扉から顔だけ出し名前を呼ぶと二人とも居た。ラッキー!
そして2人とも寄ってくる。

「どうしたんだー?」
『オリエンテーションのグループ、梓達と組もうと思って』

ぴらっ、と白紙の紙を見せる。

「ぬ?でも別の組と組んで良いのか?」
『ん、先生に許可貰ったし大丈夫』
「僕は別に良いけど…翼は?」
「俺は尚と梓が良いのだー!!」

ぎゅうっと抱きついてくる翼。
抱きつくのはいいが身長があるのがいかんせん痛いというか、重い。

『じゃあ私書いて提出しちゃうよ?』
「うん」
「あ、俺生徒会室行かなきゃいけない…2人ともじゃあなー!」

梓はぱっ、と私を解放し生徒会室の方へ走り出した。

『翼、忙しそうだねえ』
「うん、そういえば久しぶりに会うね」
『あ、そうだね。

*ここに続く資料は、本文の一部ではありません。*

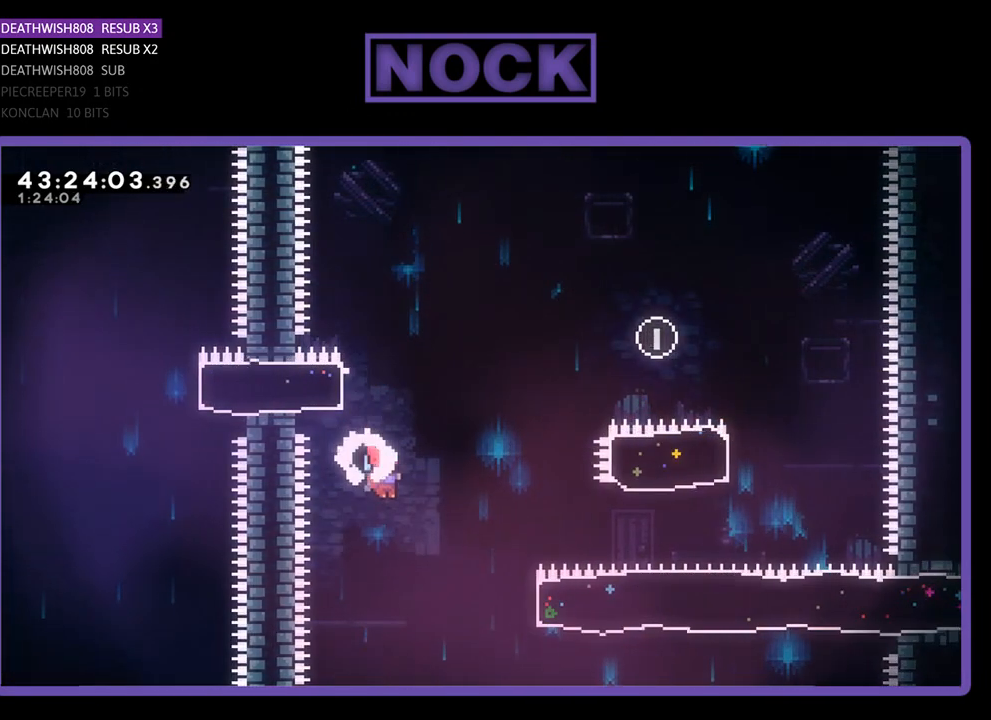
{"buttons": ["CIRCLE", "R2", "DPAD_UP", "DPAD_RIGHT"], "left_stick": "center", "events": [[300, "CIRCLE", "down"], [433, "DPAD_UP", "down"]]}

だいぶ会長にパシられてたからなー…』

毎日毎日毎日毎日…ずーっとお呼び出しがかかる。

一回無視して逃走していたら仕事を放って追いかけてくる始末。
颯斗先輩の仕事が増えてしまうので逃げるという選択はやめた。

『梓はこれから弓道部?』
「うん、そうだけど」
『見学行っていい?』

そう言うと梓は目を丸くして私を見つめた。

『…だめ、かな』
「や、ダメじゃないけど…尚がそんな事言うなんて意外だなあと」
『今日ヒマだからさー、生徒会もなさそうだし』
「まあ、良いんじゃない?じゃあ行く?」

そう言って梓は袴が入った鞄を持って尚と共に宇宙科の教室を出た。


弓道部に行き金久保先輩に許可を貰いに行くと「もちろん大歓迎だよ」と笑顔付きで言ってくれた。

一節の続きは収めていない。